Space is the Place
Installation Process – Full documentation soon.
A Particular Score III, currently on view at Mudac as part of the exhibition “Space is the Place – Cosmos. Design from Here and Beyond”.
A Particular Score III,
particle detector, quartz crystal tubes, aluminum, solenoids, electronics.
Cosmic rays are highly energetic forms of radiation, produced by the Sun but also far outside the Solar System, some even from distant galaxies. Upon impact with the Earth’s atmosphere, cosmic ray particles produce showers of secondary particles that reach the surface of our planet, to the tune of about 10’000 particles per square meter every minute. In effect there is an invisible cosmic flux that baths all of our surroundings.
The installation “A Particular Score” makes the impact of these particles tangible—through sound—in a given place and in real-time. When a particle hits the detector, the installation reacts by knocking on one of the 12 quartz crystal tubes, forming an unpredictable sequence of audible tones. The score thus progresses irregularly, randomly with each impact as the installation surveys this cosmic stream. It renders perceptible a phenomena that surrounds us yet go beyond us.
Originally commissioned by Bienal da Maia, Porto, Portugal.
Adapted for the exhibition Cosmos at Grand Hornu, Belgium.
Adapted during the residency “Arts at CERN” for mudac.
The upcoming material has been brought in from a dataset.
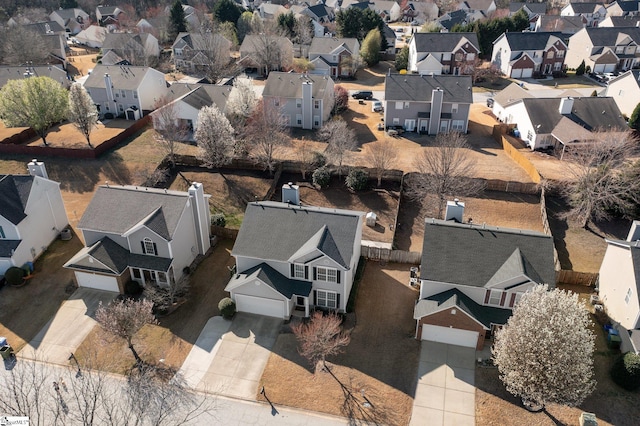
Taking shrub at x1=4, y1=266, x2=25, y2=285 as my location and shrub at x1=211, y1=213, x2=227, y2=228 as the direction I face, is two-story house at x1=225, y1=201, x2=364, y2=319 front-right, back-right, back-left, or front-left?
front-right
mudac presents Space is the place, a programme that focuses on the complex relationship between the cosmos and our planet. Bringing together the work of designers, artists and science fiction writers, as well as a wide range of stakeholders in these issues, the programme includes two exhibitions, three publications and a series of events.
Cosmos. Design from Here and Beyond
Black holes, dark matter, nebulae, exoplanets, gravitational waves, the Big Bang, the multiverse… The countless cosmic objects and phenomena that make up our universe are sources of inspiration for literature, music, visual and performing arts… Design is no exception to this fascination.
Since the dawn of humanity, the universe has been an inexhaustible source of wonder. What is our place in this immense expanse of space, whose origins date back 13.8 billion light years ? How did cosmic evolution unfold ? Are we alone ? Why does the universe exist ?
Cosmos, an exhibition produced and presented in 2021 and 2022 at the CID – Grand Hornu in Belgium, unveils the work of designers who have, in conceptual, technical or poetic ways, questioned the architecture of the universe and the hidden laws of physics that govern it. From Einstein’s theory of relativity to quantum theory, from gravity to the nature of space and time, from the micro to the macro, the modern image of the cosmos is embodied in various design and architectural projects that take us far beyond its scientific roots, bearing witness to its mysteries and beauty.